The heterogeneous topography created by the Atlas Mountains in Morocco was a major driver in shaping the genetic structure found in the African M. leprosa populations (Veríssimo et al., 2016). Including elevation as a resistance surface to predict the probability of occurrence of each lineage facilitated the identification of current lineage ranges and potential landscape corridors that allow connectivity between populations. However, high spatial resolution data are often needed to detect connectivity (Anderson et al., 2010). In this case, detecting dispersion through narrow corridors, as steep valleys in the mountain system, would benefit from high spatial resolution data that will also increase computing demand. Nevertheless, at the spatial resolution of this study, some samples that are geographically adjacent became isolated when using resistance information (Figure 6). These samples are at the extremes of the lineage distribution and thus, the range limits of their distributions are overestimated when using only geographical distances. This is less evident for lineage B1, although the most eastern population of this lineage is shown to be highly isolated from the population core.

4.3 Potential applications and final remarks

Prediction of intraspecific lineages is acknowledged as pivotal in recent conservation frameworks (Carvalho et al., 2017; Moritz, 1995; Rosauer et al., 2015). The inclusion of environmental and resistance distances in such predictions is highly beneficial because it allows a better predictive accuracy, and can further detect connection or isolation between populations (Rosauer et al., 2015). In addition, it allows us to test which landscape features shaped patterns of genetic structure and diversity within species (Wang, 2013).

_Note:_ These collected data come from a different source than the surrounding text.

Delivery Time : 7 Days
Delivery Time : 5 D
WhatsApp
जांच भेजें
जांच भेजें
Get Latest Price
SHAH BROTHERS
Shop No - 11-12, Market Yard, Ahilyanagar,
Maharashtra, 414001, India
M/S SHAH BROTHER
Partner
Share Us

The new additions to phylin allow for overcoming previous limitations of straight‐line geographical distances with the inclusion of resistance‐based distances in the interpolation process. However, the new features implemented in the phylin package are not limited to resistance distances. Any type of distance reflecting the spatial relationships between samples such as least‐cost paths or those including directionality (e.g., river networks) can be used. The method is independent of the niche of the species, but further inferences about the niche can be included depending on the user decision. For instance, niche‐defining variables (e.g., climatic, land cover or productivity indexes) can be included in the analysis with an optimization framework as we used here or through correlational distribution models that are used to derive distances between samples (Rosauer et al., 2015; Spear et al., 2010).

The potential application of this method ranges from biogeographical and evolutionary studies to conservation. Mapping geographical and environmental barriers to gene flow will help to better infer current patterns of species distributions and to delimit contact zones between divergent lineages. In the current version, the phylin method can be used to analyse temporal variation on the species/lineages distribution. If resistance or environmental distances are based on spatial layers with data for multiple time frames (e.g., past or future climate, recent land cover change, satellite imagery), the distribution of lineages can show that influence. When interpolating with phylin, the user can provide the resistance layers covering different time periods and, thus, the resulting layers will depict the impact of the change in the distribution. Conservation efforts, particularly the design of conservation strategies, are better informed when genetic variation and landscape features are integrated in a spatially explicit framework (Carvalho et al., 2017; Segelbacher et al., 2010). The current sequencing tools are providing a framework for the generation of enormous amounts of data that increase resolution at temporal, phylogenetic and spatial levels. Overall, the addition of neutral and adaptive variation and the use of variables with different temporal scales and distribution mapping in phylin will open new avenues for inference about the impact of climate change on biodiversity.